Sterifre Medical has raised $8million in a Series B private equity round of financing. Sterifre had previously raised $12 million in a 2017 Series A offering, bringing total capital financing to $20 million to date.

The company is commercializing a suite of products based on an innovative disinfection and sterilization technology to address the acute need for rapid, point-of-care device disinfection in healthcare facilities.

“Proceeds from the Series B financing will fund our initial commercialization in the U.S. Acute Care Market beginning early next year,” said Richard Shea, CEO of Sterifre. “We appreciate the ongoing support of our investment partners. This financing will enable the company to play a unique role in increasing staff and patient safety.”

Preventing healthcare-acquired infections is a key challenge for hospital staff. Handheld portable medical equipment can harbor pathogenic communicable organisms such as MRSA (Methicillin-resistant Staphylococcus aureus), Pseudomonas, Influenza, Staphylococcus Aureus, Clostridioides Difficile and other harmful bacteria, viruses and spores. According to the U.S. Center for Disease Control and Prevention, about one in 31 hospital patients has at least one healthcare-associated infection, and more than one in 17 (98,000 patients) dies from them. In addition, the U.S. healthcare system spends billions each year battling these infections.

Sterifre’s patented technology, called Aura, is a compact one-touch system that treats multiple organisms on hard-surface items used in doctors’ offices and hospitals. A fully automated medical device disinfection system, it replaces manual processes that are frequently deployed incorrectly, damaging to equipment and ineffective.

A New Solution for Challenging Environments

The Instructions for Use published with point of care medical devices prescribe specific chemical disinfectants chosen for compatibility with each device’s surface materials. “Selecting the proper wipe-based chemical for a specific device in the fast-paced healthcare setting is challenging for any provider,” Shea explained. “Often the proper chemistry-based solution is not readily available at the point of use and a substitute is chosen strictly out of the need to complete the disinfection task.”

By adding the Aura system to Instructions for Use, Shea said, “medical device manufacturers help customers protect their equipment investment, automate the manual disinfection process and reduce environmental impact.”

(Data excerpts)
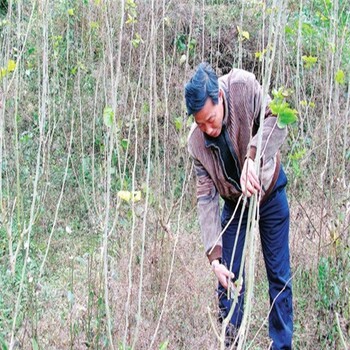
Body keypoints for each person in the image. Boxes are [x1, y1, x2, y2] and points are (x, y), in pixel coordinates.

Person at [185, 63, 293, 349]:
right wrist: (214, 258)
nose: (208, 128)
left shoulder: (243, 87)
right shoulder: (196, 144)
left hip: (269, 193)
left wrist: (253, 157)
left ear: (219, 97)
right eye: (200, 124)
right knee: (227, 281)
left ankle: (281, 346)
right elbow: (206, 198)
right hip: (234, 206)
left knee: (279, 279)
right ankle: (231, 343)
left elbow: (278, 119)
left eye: (211, 118)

EXERCISE REQUIREMENTS> Please proceed with the article on Sterifre Medical's Series B financing, picking up after its last sentence. The data excerpts are separate material and are not part of the Sterifre financing article.

EXPECTED ANSWER>
Preventing Materials Issues Following Disinfectant Usage

Materials such as plastics compounds, glues and the coatings of display screens are susceptible to corrosion, cracking, fogging and general material destruction over repeated exposure to many commonly used chemical disinfectants. Yet, the various manual ‘wipes’ and sprays typically used to deliver these chemistries can be both very abrasive and corrosive.

“Multiple studies have shown that the use of improper disinfectants results in Environmental Stress Cracking and premature device failure,” Shea noted. “These harmful effects can be virtually eliminated by using Sterifre’s Aura point of care system to disinfect these devices – while still achieving the appropriate EPA regulated pathogen kill.”

A New Approach to Rapid Disinfection

Aura enables the safe and effective use of Hydrogen Peroxide, the widely recognized microbicide, via a novel approach that does not damage the items being processed. This extends equipment’s useful life, delivers standardized disinfection without exposing users to chemicals and reduces the cost of infection control.

The company is actively pursuing registration with the EPA for common problematic pathogenic organisms found in the healthcare setting. Sterifre believes Aura will be the first technology of its kind to achieve full EPA approval.

“Aura is a game-changer for infection control,” concluded Shea, the former CEO of Olympus Respiratory America, a leader in novel treatments for patients with severe COPD; and one of the founding executives of Stericycle Inc. (SRCL), a worldwide leader in infection control related products and services.